HOW THE ‘TRUST’ STRUCTURE WORKS
  • A sponsor organises a private trust, which signs an agreement with the PMS manager 
  • Trust appoints a trustee company to ensure that the objectives of the trust are met
  • Investors put money in the trust, which, in turn, becomes a client of the PMS manager for a particular strategy
  • Entry and exit of investors is through the trust. It works like a close-ended scheme for investors, with a lock-in period of 3-5 years 
  • This structure makes sense for private-equity type of investments

 

This, then, works like a close-ended scheme. There is a pre-determined lock-in, say three to five years, for investors. Investors have to pay 2-2.5 per cent yearly to the trust, of which 1.5-2 per cent is given to the PMS manager as fees; the rest is for expenses.

“There are certain strategies that require pooling of accounts, which is not allowed under the PMS regulations. By using trust structures, PMS divisions of broking firms can create a pooling,” said Siddharth Shah, head of the corporate and securities practice group at law firm Nishith Desai Associates. “The other advantage is that PMS managers may possibly get better tax treatment on performance profits for managing the units of a trust, as such distribution can be by way of return on units held by them in the trust as against fee income.”

By the Securities and Exchange Board of India (Sebi) norms, a portfolio manager is required to segregate each client’s funds and portfolio of securities, keeping these separate from own funds and securities. In the trust structure, pooling of clients’ accounts is possible, as the entry and exit of investors is through the trust and not the PMS scheme.

Also in this structure, as the trust is a client of the PMS manager, there is no requirement to do a separate KYC check, billing and book keeping for each individual investor.

This structure, in which there is a lock-in period for investors, makes sense for private equity-type of investments, experts say. "Certain strategies require lock-in from investors which a PMS scheme does not permit but can be achieved through a trust structure," Shah said.
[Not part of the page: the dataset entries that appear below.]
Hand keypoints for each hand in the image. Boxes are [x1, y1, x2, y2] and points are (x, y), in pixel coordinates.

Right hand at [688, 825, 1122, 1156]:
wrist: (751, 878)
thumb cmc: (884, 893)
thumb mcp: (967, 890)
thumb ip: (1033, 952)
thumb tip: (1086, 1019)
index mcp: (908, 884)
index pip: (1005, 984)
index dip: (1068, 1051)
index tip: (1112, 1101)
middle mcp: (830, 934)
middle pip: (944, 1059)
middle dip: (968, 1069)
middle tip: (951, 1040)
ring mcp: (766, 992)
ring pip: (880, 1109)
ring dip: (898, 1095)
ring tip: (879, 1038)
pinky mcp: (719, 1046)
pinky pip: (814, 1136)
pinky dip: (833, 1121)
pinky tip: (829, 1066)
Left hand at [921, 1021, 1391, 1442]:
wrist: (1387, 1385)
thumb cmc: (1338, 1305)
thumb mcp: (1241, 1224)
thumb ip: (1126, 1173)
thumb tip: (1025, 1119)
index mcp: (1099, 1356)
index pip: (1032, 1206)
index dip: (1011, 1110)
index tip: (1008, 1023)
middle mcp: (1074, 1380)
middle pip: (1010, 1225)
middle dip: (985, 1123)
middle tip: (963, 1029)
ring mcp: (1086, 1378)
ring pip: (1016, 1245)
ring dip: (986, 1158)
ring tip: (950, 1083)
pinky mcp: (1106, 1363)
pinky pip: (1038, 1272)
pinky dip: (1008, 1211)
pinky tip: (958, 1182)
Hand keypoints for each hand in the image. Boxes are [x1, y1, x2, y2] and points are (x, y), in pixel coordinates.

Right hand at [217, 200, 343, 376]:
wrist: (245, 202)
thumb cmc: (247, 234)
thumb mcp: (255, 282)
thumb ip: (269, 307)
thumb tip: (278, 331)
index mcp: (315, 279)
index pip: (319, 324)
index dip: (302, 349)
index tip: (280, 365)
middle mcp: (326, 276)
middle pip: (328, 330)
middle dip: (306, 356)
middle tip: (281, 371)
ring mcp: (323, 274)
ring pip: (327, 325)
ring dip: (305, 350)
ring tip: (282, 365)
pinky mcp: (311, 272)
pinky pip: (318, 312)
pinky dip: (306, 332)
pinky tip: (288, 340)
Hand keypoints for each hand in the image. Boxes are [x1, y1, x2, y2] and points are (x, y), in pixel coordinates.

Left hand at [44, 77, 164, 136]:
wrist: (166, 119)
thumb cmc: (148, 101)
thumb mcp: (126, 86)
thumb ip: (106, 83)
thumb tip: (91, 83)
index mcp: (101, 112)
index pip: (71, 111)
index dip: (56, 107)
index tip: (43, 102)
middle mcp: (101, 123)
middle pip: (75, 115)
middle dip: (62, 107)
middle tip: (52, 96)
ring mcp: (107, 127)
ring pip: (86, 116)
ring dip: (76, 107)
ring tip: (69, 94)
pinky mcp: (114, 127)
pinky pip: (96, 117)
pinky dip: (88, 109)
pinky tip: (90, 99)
Sebi norms say portfolio managers cannot impose a lock-in on the investment of their clients.

These trusts will have to be registered with Sebi as and when the new regulations on alternative investment funds' (AIFs) come, experts say. Under the proposed AIF regulations, Sebi aims to frame norms to register and regulate the formation of investment funds which raise capital from a number of high net-worth investors with a view to investing in accordance with a defined investment policy.